#### [Records for this task]
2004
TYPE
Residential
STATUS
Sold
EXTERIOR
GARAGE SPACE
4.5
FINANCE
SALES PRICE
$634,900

--

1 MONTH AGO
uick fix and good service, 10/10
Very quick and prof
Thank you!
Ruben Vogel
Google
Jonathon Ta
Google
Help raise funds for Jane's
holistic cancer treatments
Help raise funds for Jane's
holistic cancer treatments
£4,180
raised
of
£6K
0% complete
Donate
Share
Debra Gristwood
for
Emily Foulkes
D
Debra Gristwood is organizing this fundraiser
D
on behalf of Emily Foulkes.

#### [Work item]
Wherever a line above contains "Gristwood", copy that line.

#### [Response to this exercise]
Debra Gristwood
Debra Gristwood is organizing this fundraiser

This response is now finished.